Это понятие ускользало от Ирис: то ли «погибнуть», то ли «изменить форму». Что на самом деле имел в виду мааджит?
«Без энергии нет жизни».
К любопытству примешалась толика неудовольствия, и Ирис насторожилась.
— И что случается с человеком, который становится таким... хозяином?
Зрачки мааджита сузились.
«Ничего».
Ну нет, такого не бывает. Ирис насторожилась, напрягла процессор до предела. Мааджит не пояснил свой короткий ответ, но вокруг него на долю мгновения как будто разверзлась пустота, блаженная, чистая тишина, без шумов и примесей, тревог и мыслей.
Ирис моргнула, силясь вернуть странную картинку. Он что-то ей показал, что-то очень красивое и одновременно страшное в своей нетронутой, неиспорченной, незамутненной чистоте, но что это было? Случайный образ, пауза в их странном «разговоре», иллюстрация к последнему ответу?

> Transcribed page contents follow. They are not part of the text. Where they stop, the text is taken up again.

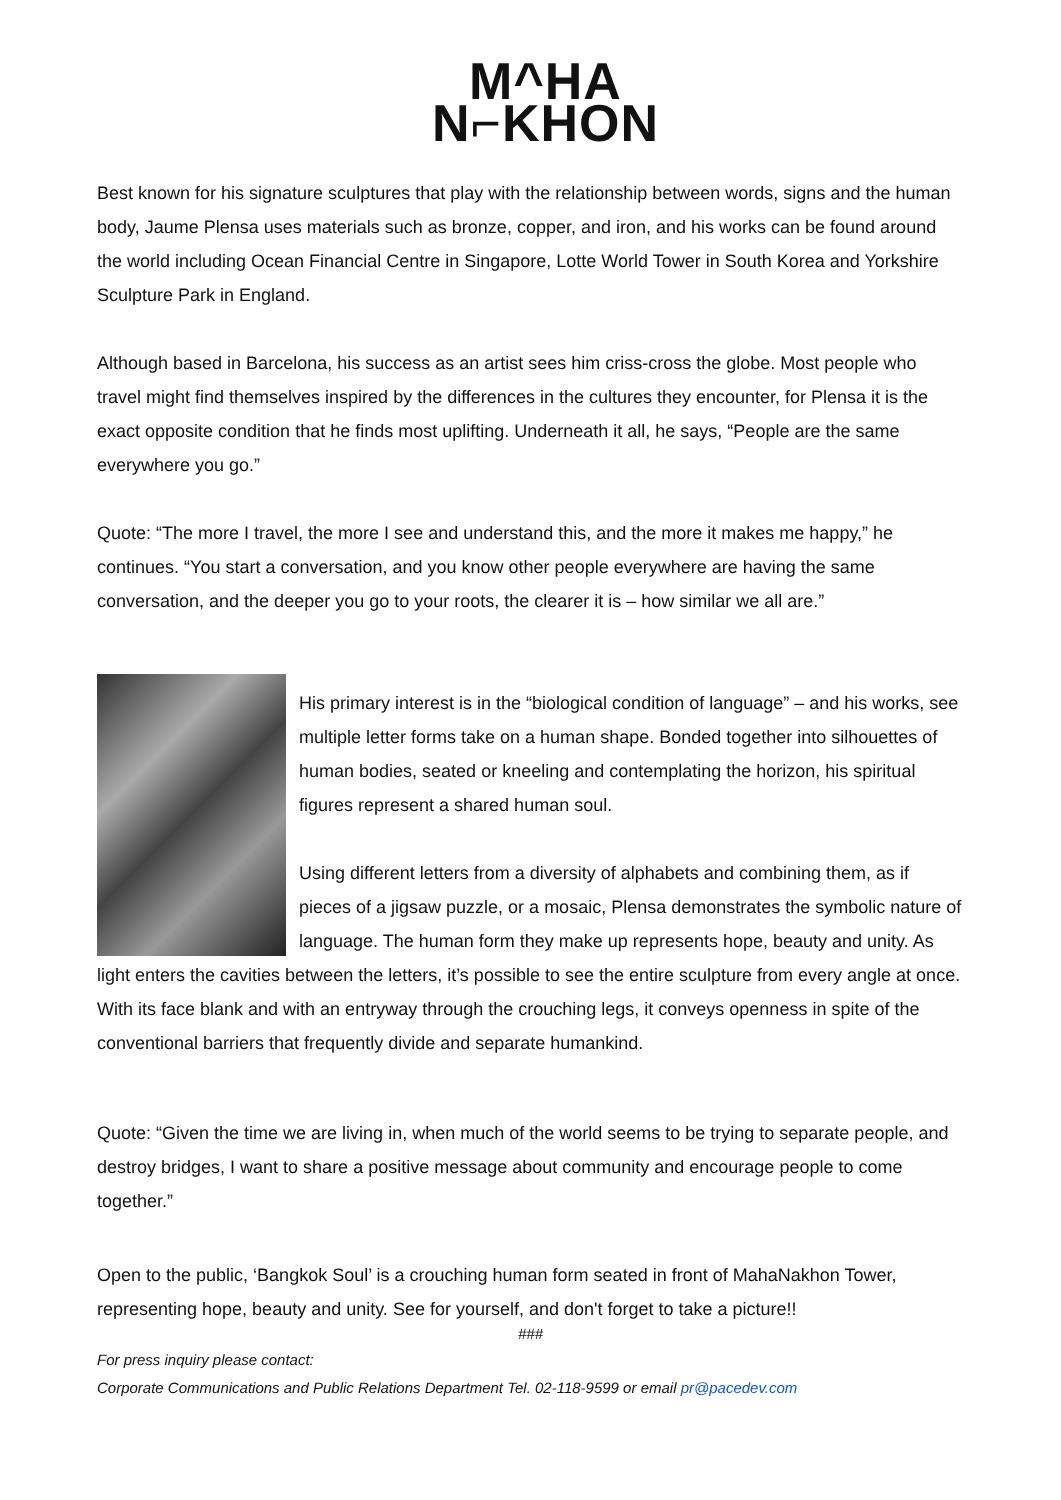M^HA
N⌐KHON
Best known for his signature sculptures that play with the relationship between words, signs and the human body, Jaume Plensa uses materials such as bronze, copper, and iron, and his works can be found around the world including Ocean Financial Centre in Singapore, Lotte World Tower in South Korea and Yorkshire Sculpture Park in England.
Although based in Barcelona, his success as an artist sees him criss-cross the globe. Most people who travel might find themselves inspired by the differences in the cultures they encounter, for Plensa it is the exact opposite condition that he finds most uplifting. Underneath it all, he says, “People are the same everywhere you go.”
Quote: “The more I travel, the more I see and understand this, and the more it makes me happy,” he continues. “You start a conversation, and you know other people everywhere are having the same conversation, and the deeper you go to your roots, the clearer it is – how similar we all are.”
His primary interest is in the “biological condition of language” – and his works, see multiple letter forms take on a human shape. Bonded together into silhouettes of human bodies, seated or kneeling and contemplating the horizon, his spiritual figures represent a shared human soul.
Using different letters from a diversity of alphabets and combining them, as if pieces of a jigsaw puzzle, or a mosaic, Plensa demonstrates the symbolic nature of language. The human form they make up represents hope, beauty and unity. As light enters the cavities between the letters, it’s possible to see the entire sculpture from every angle at once. With its face blank and with an entryway through the crouching legs, it conveys openness in spite of the conventional barriers that frequently divide and separate humankind.
Quote: “Given the time we are living in, when much of the world seems to be trying to separate people, and destroy bridges, I want to share a positive message about community and encourage people to come together.”
Open to the public, ‘Bangkok Soul’ is a crouching human form seated in front of MahaNakhon Tower, representing hope, beauty and unity. See for yourself, and don't forget to take a picture!!
###
For press inquiry please contact:
Corporate Communications and Public Relations Department Tel. 02-118-9599 or email pr@pacedev.com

— Ты дашь что-нибудь взамен?
«Знания».
Мысли мааджита были короткие, и все нечеткие, обтекаемые. Понять его до конца Ирис никак не удавалось, а расспросить — и подавно.
— Что за знания?
«Опыт».
— То, как живет твой мир?
«Вероятно».
— И как ты это передашь?
«Через таких, как ты».
— Таких, как я, здесь больше нет.
«Тебя достаточно».
Ирис отступила. В ее системах поселилась затаенная тревога. Определенных сигналов пока еще не звучало, но Ирис уже знала: ничем хорошим этот странный контакт с существом из другого мира не кончится.

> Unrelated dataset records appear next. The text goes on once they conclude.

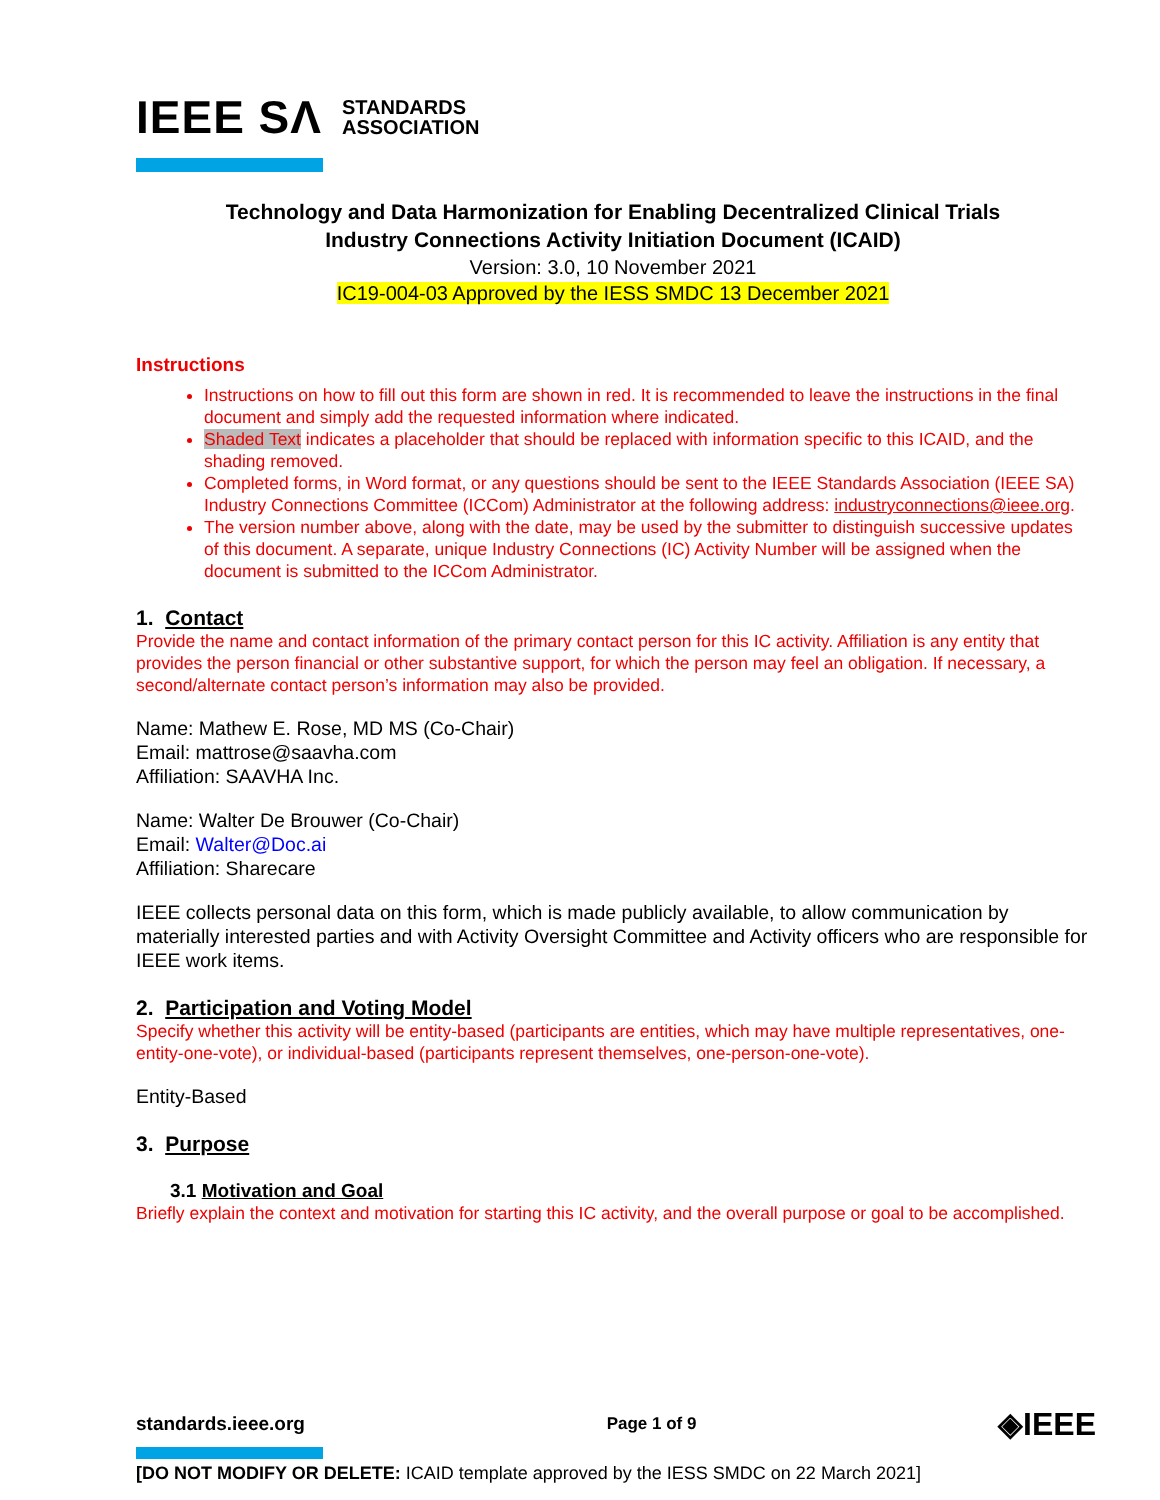IEEE SΛ STANDARDS
ASSOCIATION
Technology and Data Harmonization for Enabling Decentralized Clinical Trials
Industry Connections Activity Initiation Document (ICAID)
Version: 3.0, 10 November 2021
IC19-004-03 Approved by the IESS SMDC 13 December 2021
Instructions
Instructions on how to fill out this form are shown in red. It is recommended to leave the instructions in the final document and simply add the requested information where indicated.
Shaded Text indicates a placeholder that should be replaced with information specific to this ICAID, and the shading removed.
Completed forms, in Word format, or any questions should be sent to the IEEE Standards Association (IEEE SA) Industry Connections Committee (ICCom) Administrator at the following address: industryconnections@ieee.org.
The version number above, along with the date, may be used by the submitter to distinguish successive updates of this document. A separate, unique Industry Connections (IC) Activity Number will be assigned when the document is submitted to the ICCom Administrator.
1. Contact
Provide the name and contact information of the primary contact person for this IC activity. Affiliation is any entity that provides the person financial or other substantive support, for which the person may feel an obligation. If necessary, a second/alternate contact person’s information may also be provided.
Name: Mathew E. Rose, MD MS (Co-Chair)
Email: mattrose@saavha.com
Affiliation: SAAVHA Inc.
Name: Walter De Brouwer (Co-Chair)
Email: Walter@Doc.ai
Affiliation: Sharecare
IEEE collects personal data on this form, which is made publicly available, to allow communication by materially interested parties and with Activity Oversight Committee and Activity officers who are responsible for IEEE work items.
2. Participation and Voting Model
Specify whether this activity will be entity-based (participants are entities, which may have multiple representatives, one-entity-one-vote), or individual-based (participants represent themselves, one-person-one-vote).
Entity-Based
3. Purpose
3.1 Motivation and Goal
Briefly explain the context and motivation for starting this IC activity, and the overall purpose or goal to be accomplished.
standards.ieee.org Page 1 of 9 ◈IEEE
[DO NOT MODIFY OR DELETE: ICAID template approved by the IESS SMDC on 22 March 2021]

Ее кожа, которую создали в этой самой лаборатории, настолько плотна, что способна взаимодействовать с экзотической материей, но даже Ирис, со своей дополнительной способностью к эмпатии, не может понять это существо до конца. Его мысли слишком обрывочны, слишком коротки, чтобы раскрыть все оттенки смысла. Она не может быть настоящим «переводчиком». У нее не выйдет. Да и зачем? Пусть мааджит изменяется, или что он там имел в виду… Это его дело. Его изгнали и, наверное, не просто так. Он, вероятно, совершил проступок, а за него полагалось наказание. Так с чего бы ей давать ему новую жизнь, доступ к энергии «другого мира»? За что? За опыт? Но зачем он или людям Эмпориума эти непонятные «знания»? Насколько они ценны и ценны ли вообще? Ничего этого мааджит ей рассказать не пожелал. Защищать себя он, похоже, совершенно не умел, или, скорее всего, ему это было и не нужно. Может, он собирался взять себе «хозяина» силой, а все эти вялые попытки объясниться — мааджиту это было незачем. Отсюда и неопределенность, и недомолвки.